▶ [ASSIGNMENT] The answer must be a single number: how many lines of the entries below include "Atenção".
═══ RECORDS PROVIDED
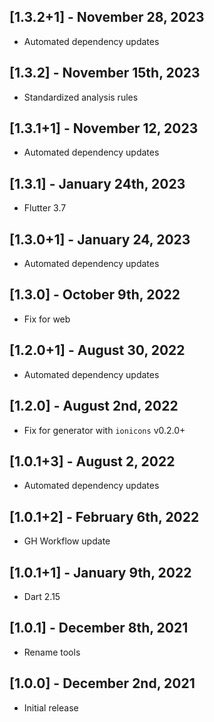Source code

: ## [1.3.2+1] - November 28, 2023

* Automated dependency updates


## [1.3.2] - November 15th, 2023

* Standardized analysis rules


## [1.3.1+1] - November 12, 2023

* Automated dependency updates


## [1.3.1] - January 24th, 2023

* Flutter 3.7


## [1.3.0+1] - January 24, 2023

* Automated dependency updates


## [1.3.0] - October 9th, 2022

* Fix for web


## [1.2.0+1] - August 30, 2022

* Automated dependency updates


## [1.2.0] - August 2nd, 2022

* Fix for generator with `ionicons` v0.2.0+


## [1.0.1+3] - August 2, 2022

* Automated dependency updates


## [1.0.1+2] - February 6th, 2022

* GH Workflow update


## [1.0.1+1] - January 9th, 2022

* Dart 2.15


## [1.0.1] - December 8th, 2021

* Rename tools


## [1.0.0] - December 2nd, 2021

* Initial release





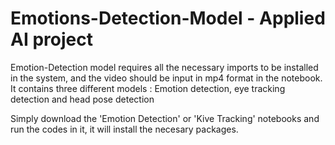# Emotions-Detection-Model - Applied AI project

Emotion-Detection model requires all the necessary imports to be installed in the system, and the video should be input in mp4 format in the notebook.
It contains three different models : Emotion detection, eye tracking detection and head pose detection

Simply download the 'Emotion Detection' or 'Kive Tracking' notebooks and run the codes in it, it will install the necesary packages.
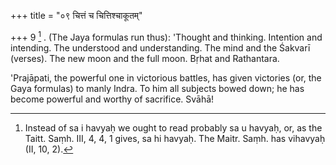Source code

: +++
title = "०९ चित्तं च चित्तिश्चाकूतम्"

+++
9 [^4] . (The Jaya formulas run thus): 'Thought and thinking. Intention and intending. The understood and understanding. The mind and the Śakvarī (verses). The new moon and the full moon. Bṛhat and Rathantara.


[^4]:  Instead of sa i havyaḥ we ought to read probably sa u havyaḥ, or, as the Taitt. Saṃh. III, 4, 4, 1 gives, sa hi havyaḥ. The Maitr. Saṃh. has vihavyaḥ (II, 10, 2).


'Prajāpati, the powerful one in victorious battles, has given victories (or, the Gaya formulas) to manly Indra. To him all subjects bowed down; he has become powerful and worthy of sacrifice. Svāhā!
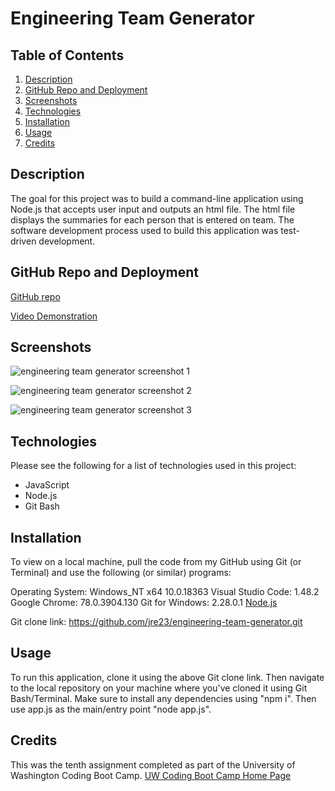 # Engineering Team Generator

## Table of Contents

1. [Description](#Description)
2. [GitHub Repo and Deployment](#GitHub-Repo-and-Deployment)
3. [Screenshots](#Screenshots)
4. [Technologies](#Technologies)
5. [Installation](#Installation)
6. [Usage](#Usage)
7. [Credits](#Credits)

## Description

The goal for this project was to build a command-line application using Node.js that accepts user input and outputs an html file. The html file displays the summaries for each person that is entered on team. The software development process used to build this application was test-driven development.

## GitHub Repo and Deployment

[GitHub repo](https://github.com/jre23/engineering-team-generator)

[Video Demonstration]()

## Screenshots

![engineering team generator screenshot 1]()

![engineering team generator screenshot 2]()

![engineering team generator screenshot 3]()

## Technologies

Please see the following for a list of technologies used in this project:

* JavaScript
* Node.js
* Git Bash

## Installation

To view on a local machine, pull the code from my GitHub using Git (or Terminal) and use the following (or similar) programs:

Operating System: Windows_NT x64 10.0.18363
Visual Studio Code: 1.48.2
Google Chrome: 78.0.3904.130
Git for Windows: 2.28.0.1
[Node.js](https://nodejs.org/en/)

Git clone link: https://github.com/jre23/engineering-team-generator.git

## Usage

To run this application, clone it using the above Git clone link. Then navigate to the local repository on your machine where you've cloned it using Git Bash/Terminal. Make sure to install any dependencies using "npm i". Then use app.js as the main/entry point "node app.js".

## Credits

This was the tenth assignment completed as part of the University of Washington Coding Boot Camp. [UW Coding Boot Camp Home Page](https://bootcamp.uw.edu/coding/)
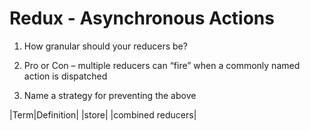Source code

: # Redux - Asynchronous Actions


1. How granular should your reducers be?


2. Pro or Con – multiple reducers can “fire” when a commonly named action is dispatched


3. Name a strategy for preventing the above



|Term|Definition|
|store|
|combined reducers|
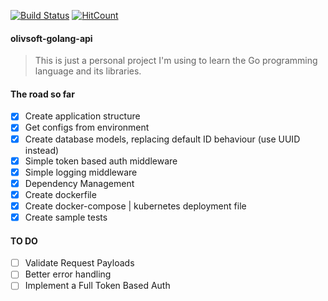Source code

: [![Build Status](https://travis-ci.com/erickoliv/finances-api.svg?branch=master)](https://travis-ci.com/erickoliv/finances-api.svg?branch=master)
[![HitCount](http://hits.dwyl.io/ericktm/ericktm/olivsoft-golang-api.svg)](http://hits.dwyl.io/ericktm/ericktm/olivsoft-golang-api)
#### olivsoft-golang-api
> This is just a personal project I'm using to learn the Go programming language and its libraries.
#### The road so far
- [x] Create application structure
- [x] Get configs from environment
- [x] Create database models, replacing default ID behaviour (use UUID instead)
- [x] Simple token based auth middleware
- [x] Simple logging middleware
- [x] Dependency Management
- [x] Create dockerfile
- [x] Create docker-compose | kubernetes deployment file
- [x] Create sample tests

#### TO DO
- [ ] Validate Request Payloads
- [ ] Better error handling
- [ ] Implement a Full Token Based Auth

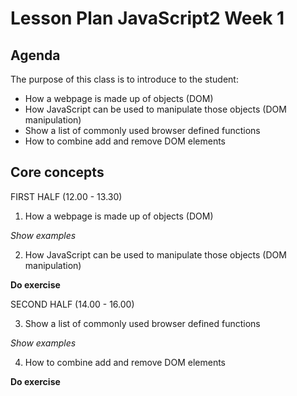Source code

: # Lesson Plan JavaScript2 Week 1

## Agenda

The purpose of this class is to introduce to the student:

- How a webpage is made up of objects (DOM)
- How JavaScript can be used to manipulate those objects (DOM manipulation)
- Show a list of commonly used browser defined functions
- How to combine add and remove DOM elements

## Core concepts

FIRST HALF (12.00 - 13.30)

1. How a webpage is made up of objects (DOM)

_Show examples_

2. How JavaScript can be used to manipulate those objects (DOM manipulation)

**Do exercise**

SECOND HALF (14.00 - 16.00)

3. Show a list of commonly used browser defined functions

_Show examples_

4. How to combine add and remove DOM elements

**Do exercise**
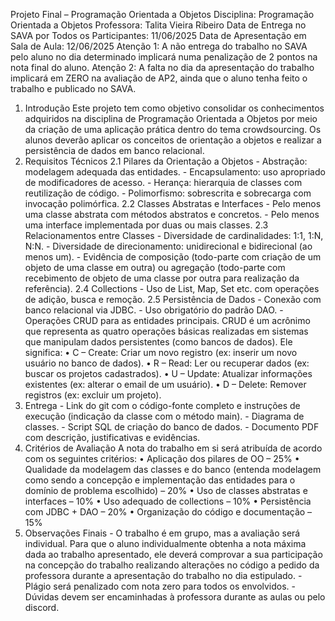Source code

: Projeto Final – Programação Orientada 
a Objetos 
Disciplina: Programação Orientada a Objetos 
Professora: Talita Vieira Ribeiro 
Data de Entrega no SAVA por Todos os Participantes: 11/06/2025 
Data de Apresentação em Sala de Aula: 12/06/2025 
Atenção 1: A não entrega do trabalho no SAVA pelo aluno no dia determinado implicará numa 
penalização de 2 pontos na nota final do aluno. 
Atenção 2: A falta no dia da apresentação do trabalho implicará em ZERO na avaliação de AP2, 
ainda que o aluno tenha feito o trabalho e publicado no SAVA. 
1. Introdução 
Este projeto tem como objetivo consolidar os conhecimentos adquiridos na disciplina de 
Programação Orientada a Objetos por meio da criação de uma aplicação prática dentro do tema 
crowdsourcing. Os alunos deverão aplicar os conceitos de orientação a objetos e realizar a 
persistência de dados em banco relacional. 
2. Requisitos Técnicos 
2.1 Pilares da Orientação a Objetos - Abstração: modelagem adequada das entidades. - Encapsulamento: uso apropriado de modificadores de acesso. - Herança: hierarquia de classes com reutilização de código. - Polimorfismo: sobrescrita e sobrecarga com invocação polimórfica. 
2.2 Classes Abstratas e Interfaces - Pelo menos uma classe abstrata com métodos abstratos e concretos. - Pelo menos uma interface implementada por duas ou mais classes. 
2.3 Relacionamentos entre Classes - Diversidade de cardinalidades: 1:1, 1:N, N:N. - Diversidade de direcionamento: unidirecional e bidirecional (ao menos um). - Evidência de composição (todo-parte com criação de um objeto de uma classe em outra) ou 
agregação (todo-parte com recebimento de objeto de uma classe por outra para realização da 
referência). 
2.4 Collections - Uso de List, Map, Set etc. com operações de adição, busca e remoção. 
2.5 Persistência de Dados - Conexão com banco relacional via JDBC. - Uso obrigatório do padrão DAO. - Operações CRUD para as entidades principais. 
CRUD é um acrônimo que representa as quatro operações básicas realizadas em 
sistemas que manipulam dados persistentes (como bancos de dados). Ele significa: 
• C – Create: Criar um novo registro (ex: inserir um novo usuário no banco de dados). 
• R – Read: Ler ou recuperar dados (ex: buscar os projetos cadastrados). 
• U – Update: Atualizar informações existentes (ex: alterar o email de um usuário). 
• D – Delete: Remover registros (ex: excluir um projeto). 
3. Entrega - Link do git com o código-fonte completo e instruções de execução (indicação da classe com o 
método main). - Diagrama de classes. - Script SQL de criação do banco de dados. - Documento PDF com descrição, justificativas e evidências. 
4. Critérios de Avaliação 
A nota do trabalho em si será atribuída de acordo com os seguintes critérios: 
• Aplicação dos pilares de OO – 25% 
• Qualidade da modelagem das classes e do banco (entenda modelagem como sendo a 
concepção e implementação das entidades para o domínio de problema escolhido) – 20% 
• Uso de classes abstratas e interfaces – 10% 
• Uso adequado de collections – 10% 
• Persistência com JDBC + DAO – 20% 
• Organização do código e documentação – 15% 
5. Observações Finais - O trabalho é em grupo, mas a avaliação será individual. Para que o aluno individualmente 
obtenha a nota máxima dada ao trabalho apresentado, ele deverá comprovar a sua participação 
na concepção do trabalho realizando alterações no código a pedido da professora durante a 
apresentação do trabalho no dia estipulado. - Plágio será penalizado com nota zero para todos os envolvidos. - Dúvidas devem ser encaminhadas à professora durante as aulas ou pelo discord.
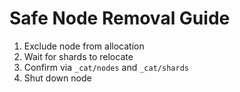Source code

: # Safe Node Removal Guide

1. Exclude node from allocation
2. Wait for shards to relocate
3. Confirm via `_cat/nodes` and `_cat/shards`
4. Shut down node
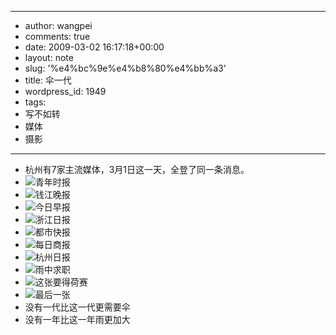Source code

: - --
- author: wangpei
- comments: true
- date: 2009-03-02 16:17:18+00:00
- layout: note
- slug: '%e4%bc%9e%e4%b8%80%e4%bb%a3'
- title: 伞一代
- wordpress_id: 1949
- tags:
- 写不如转
- 媒体
- 摄影
- --
- 杭州有7家主流媒体，3月1日这一天，全登了同一条消息。
- ![青年时报](http://farm4.static.flickr.com/3584/3323141964_991f47374d_m.jpg)
- ![钱江晚报](http://farm4.static.flickr.com/3538/3323137018_b4b1867664_m.jpg)
- ![今日早报](http://farm4.static.flickr.com/3595/3322304627_81a69ab882_m.jpg)
- ![浙江日报](http://farm4.static.flickr.com/3568/3323136914_dfc35dc336_m.jpg)
- ![都市快报](http://farm4.static.flickr.com/3627/3322309405_a497120b17_m.jpg)
- ![每日商报](http://farm4.static.flickr.com/3611/3323141614_6242548807_m.jpg)
- ![杭州日报](http://farm4.static.flickr.com/3635/3323136812_5e3cdb68f6_m.jpg)
- ![雨中求职](http://farm4.static.flickr.com/3567/3322307707_3176da3a5b.jpg?v=0)
- ![这张要得荷赛](http://farm4.static.flickr.com/3560/3322309099_d1c2ab9acb.jpg?v=0)
- ![最后一张](http://farm4.static.flickr.com/3550/3322308323_cc1fcbc3a6.jpg?v=0)
- 没有一代比这一代更需要伞
- 没有一年比这一年雨更加大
══════
▶ [SOLUTION BELOW] 2